#### [Task to complete]
Nothing outside the range is wanted. Repeat exactly the lines below from the one with "Olej na bázi" through the one with "nutné nátěr obnovit.".

#### [Given records]
──────────

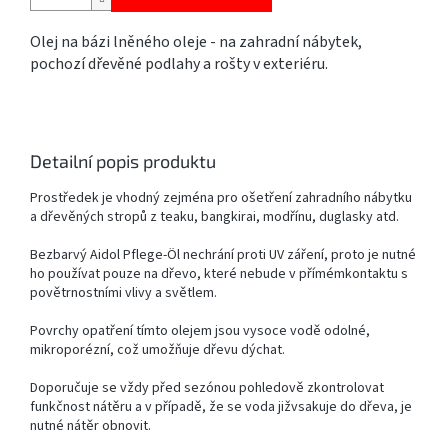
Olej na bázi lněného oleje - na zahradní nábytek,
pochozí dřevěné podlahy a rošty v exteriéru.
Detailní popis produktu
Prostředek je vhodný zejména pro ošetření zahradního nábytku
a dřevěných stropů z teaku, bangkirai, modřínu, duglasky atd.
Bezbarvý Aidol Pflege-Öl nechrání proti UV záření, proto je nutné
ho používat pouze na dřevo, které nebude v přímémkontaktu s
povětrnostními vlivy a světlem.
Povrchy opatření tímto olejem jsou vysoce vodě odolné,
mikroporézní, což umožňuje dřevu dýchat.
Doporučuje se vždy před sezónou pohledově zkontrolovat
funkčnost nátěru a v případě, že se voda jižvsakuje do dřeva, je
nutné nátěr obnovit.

──────────

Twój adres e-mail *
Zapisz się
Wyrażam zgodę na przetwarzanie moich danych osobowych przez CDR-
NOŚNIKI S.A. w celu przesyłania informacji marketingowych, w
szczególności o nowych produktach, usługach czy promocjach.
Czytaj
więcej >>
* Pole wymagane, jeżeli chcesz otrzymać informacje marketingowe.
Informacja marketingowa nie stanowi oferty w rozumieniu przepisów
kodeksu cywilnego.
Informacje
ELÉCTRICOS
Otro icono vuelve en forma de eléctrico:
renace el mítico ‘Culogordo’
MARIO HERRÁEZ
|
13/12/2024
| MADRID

──────────

#### [Result of this task]
Olej na bázi lněného oleje - na zahradní nábytek,
pochozí dřevěné podlahy a rošty v exteriéru.
Detailní popis produktu
Prostředek je vhodný zejména pro ošetření zahradního nábytku
a dřevěných stropů z teaku, bangkirai, modřínu, duglasky atd.
Bezbarvý Aidol Pflege-Öl nechrání proti UV záření, proto je nutné
ho používat pouze na dřevo, které nebude v přímémkontaktu s
povětrnostními vlivy a světlem.
Povrchy opatření tímto olejem jsou vysoce vodě odolné,
mikroporézní, což umožňuje dřevu dýchat.
Doporučuje se vždy před sezónou pohledově zkontrolovat
funkčnost nátěru a v případě, že se voda jižvsakuje do dřeva, je
nutné nátěr obnovit.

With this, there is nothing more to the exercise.